* [WHAT NEEDS TO BE DONE]
Your output should match the listing below word for word, without any images.

* [GIVEN INFORMATION]
-- Opening Marker --

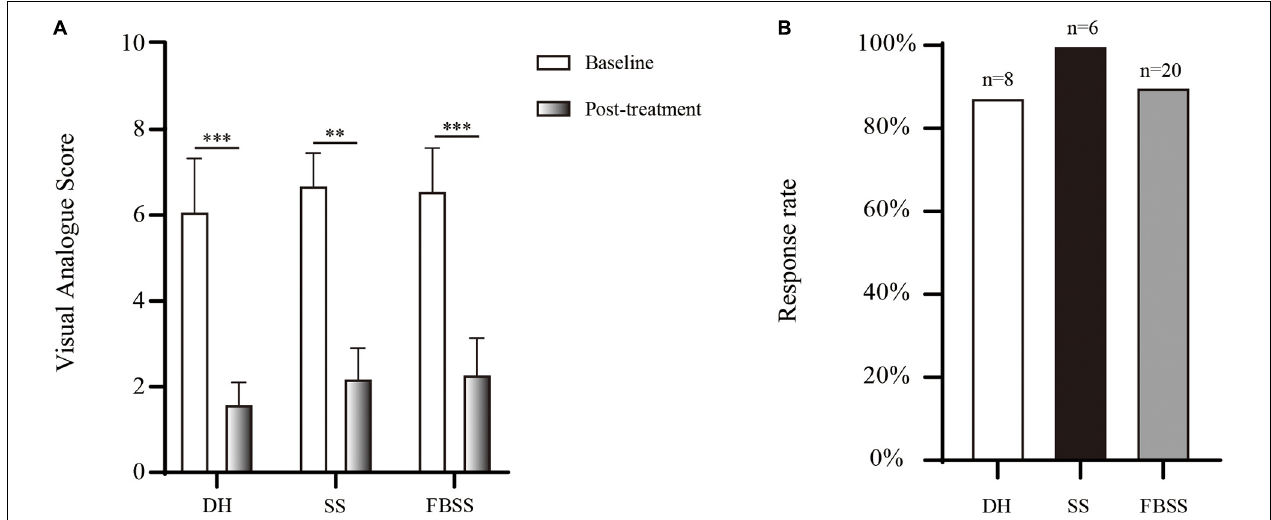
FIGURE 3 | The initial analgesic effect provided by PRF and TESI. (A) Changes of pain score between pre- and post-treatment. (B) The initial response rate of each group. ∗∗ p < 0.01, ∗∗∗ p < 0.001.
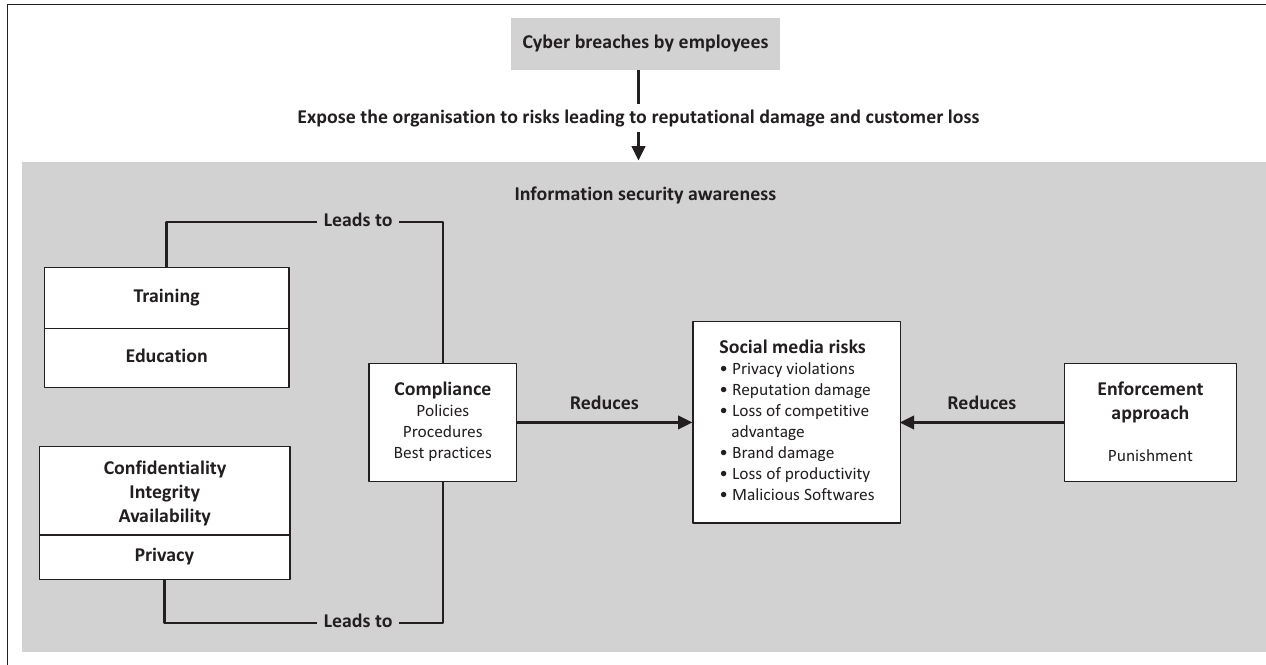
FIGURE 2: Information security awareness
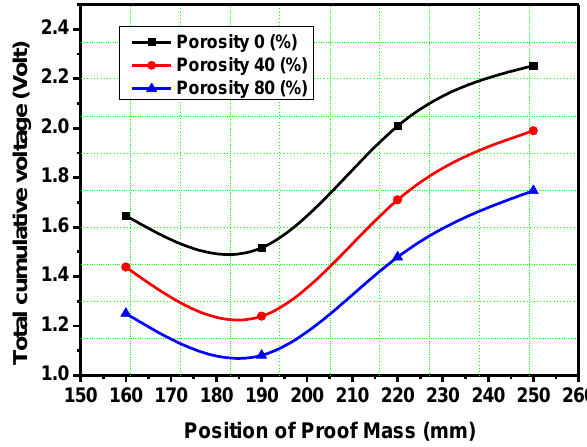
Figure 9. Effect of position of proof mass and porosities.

-- Closing Marker --

* [ANSWER BOX]
FIGURE 3 | The initial analgesic effect provided by PRF and TESI. (A) Changes of pain score between pre- and post-treatment. (B) The initial response rate of each group. ∗∗ p < 0.01, ∗∗∗ p < 0.001.
FIGURE 2: Information security awareness
Figure 9. Effect of position of proof mass and porosities.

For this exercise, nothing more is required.